Coronavirus and Brexit negotiations running out of control

Lack of action risks Coronavirus and Brexit negotiations running out of control:

This week, despite some warmer weather, summer appeared to come to an end. While the season might still be clinging on, the coronavirus is starting the winter resurgence officials had feared. As daily infection rates climb rapidly into the thousands, the relaxed rules of July and August are being replaced by new restrictions on gatherings. As the pandemic took the summer off so too, it appears, did the government and the chance to put a functioning test and trace programme in place through the quiet months has been squandered. With no new infrastructure to fight the spread off the virus further restrictions and lockdowns are likely.

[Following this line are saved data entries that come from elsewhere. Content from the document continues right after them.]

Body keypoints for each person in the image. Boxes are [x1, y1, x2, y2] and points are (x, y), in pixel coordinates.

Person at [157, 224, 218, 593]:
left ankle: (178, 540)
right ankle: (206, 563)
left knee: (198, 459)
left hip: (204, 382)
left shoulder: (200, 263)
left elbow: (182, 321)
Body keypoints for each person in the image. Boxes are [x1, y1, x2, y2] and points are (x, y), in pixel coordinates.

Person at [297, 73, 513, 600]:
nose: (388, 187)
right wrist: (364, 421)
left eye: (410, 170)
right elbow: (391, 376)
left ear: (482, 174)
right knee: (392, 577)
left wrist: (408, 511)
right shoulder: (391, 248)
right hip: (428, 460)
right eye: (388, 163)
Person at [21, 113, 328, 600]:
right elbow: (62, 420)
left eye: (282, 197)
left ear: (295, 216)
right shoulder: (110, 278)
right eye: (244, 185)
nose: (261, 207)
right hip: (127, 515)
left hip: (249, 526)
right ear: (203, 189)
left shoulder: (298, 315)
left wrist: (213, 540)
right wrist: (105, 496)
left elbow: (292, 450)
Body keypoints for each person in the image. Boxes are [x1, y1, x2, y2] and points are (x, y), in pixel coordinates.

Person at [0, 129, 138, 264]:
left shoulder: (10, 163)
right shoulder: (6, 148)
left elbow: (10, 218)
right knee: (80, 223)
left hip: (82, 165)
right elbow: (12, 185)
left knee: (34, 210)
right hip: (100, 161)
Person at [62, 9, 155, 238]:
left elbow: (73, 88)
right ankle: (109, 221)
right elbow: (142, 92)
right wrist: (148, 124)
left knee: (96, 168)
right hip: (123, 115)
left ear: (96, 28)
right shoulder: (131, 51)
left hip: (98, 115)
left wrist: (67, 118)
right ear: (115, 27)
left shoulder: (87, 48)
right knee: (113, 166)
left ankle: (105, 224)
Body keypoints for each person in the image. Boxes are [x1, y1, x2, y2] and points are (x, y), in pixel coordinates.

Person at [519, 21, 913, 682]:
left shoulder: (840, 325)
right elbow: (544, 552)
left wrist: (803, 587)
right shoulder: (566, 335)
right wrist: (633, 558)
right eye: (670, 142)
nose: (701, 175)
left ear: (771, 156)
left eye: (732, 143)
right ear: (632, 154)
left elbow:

In a fine display of multitasking, the government’s Brexit policy also devolved into shambles. An attempt to legislate away the bits of the withdrawal agreement it didn’t like caused an uproar even its 80-seat majority couldn’t protect it from. It has duly backed down but the problematic issues remain. Unfortunately, any solution which looks like a customs union appears to be politically unviable, so the stalemate looks set to continue.


The Bank of England continues to move closer to implementing negative interest rates in its efforts to stimulate the economy in the face of the coronavirus-inspired recession and potential effect of no-deal with the EU.

At this week’s meeting of the Monetary Policy Committee, the bank held rates at their historic low of 0.1 per cent and left its bond purchase programmes unchanged. It reported that economic conditions continue to recover although the bank’s current best estimate for economic growth is based on a comprehensive trade deal being agreed with the EU. With signs that no deal may be reached its outlook may already be overly optimistic. The bank announced it had briefed members of the committee on how negative rates could be implemented if the economic situation deteriorates. The announcement saw sterling lose more ground against the euro and dollar as a result. The bank’s official inflation target of 2 per cent remains an aspiration only, as the latest figures show CPI fell from 1 per cent to 0.2 per cent in August.


This week Yoshihide Suga replaced Shinzo Abe as prime minister of Japan after his predecessor stepped down due to ill health. The new prime minister is
a longstanding ally of Abe and his elevation is expected to see little change to existing government policies. Suga has already committed to the long running Abenomics programme of economic reforms which were designed to boost Japan’s faltering economy.

The Bank of Japan’s latest policy meeting showed no signs of any change to policy. The central bank kept interest rates on hold at -0.1 per cent and promised to maintain its current cap on government bond yields, holding 10-year yields around zero. The bank also left its asset purchase and corporate lending programmes unchanged, indicating that business activity is beginning to recover from the coronavirus. Japan is suffering from the same economic problems as other developed economies. GDP shrank by a record amount in the second quarter and even before the coronavirus outbreak Japan has been struggling with persistently low inflation.


Despite the profit taking which has seen US technology share falling since the start of the month, investor appetite remains for tech companies. Several new
tech stocks have made successful stock market debuts this week. In the US, cloud computing company Snowflake completed the biggest ever IPO by a tech company as it raised $3.4bn and its share price jumped 160 per cent in its first day’s trading to give it a market cap of $63bn. JFrog, which helps firms manage their software updates, saw the value of its shares jump 47 per cent on its first trading day.

There was a successful tech IPO In the UK this week as online retailer and e-commerce provider The Hut Group began trading in London. Its success has been held up as a sign that the UK also has some world-leading tech companies. But while The Hut Group did well on debut it was muted compared with the US flotations, with its shares climbing 30 per cent on its launch. All these stocks have seen their prices settle slightly but all three remain comfortably above their launch price.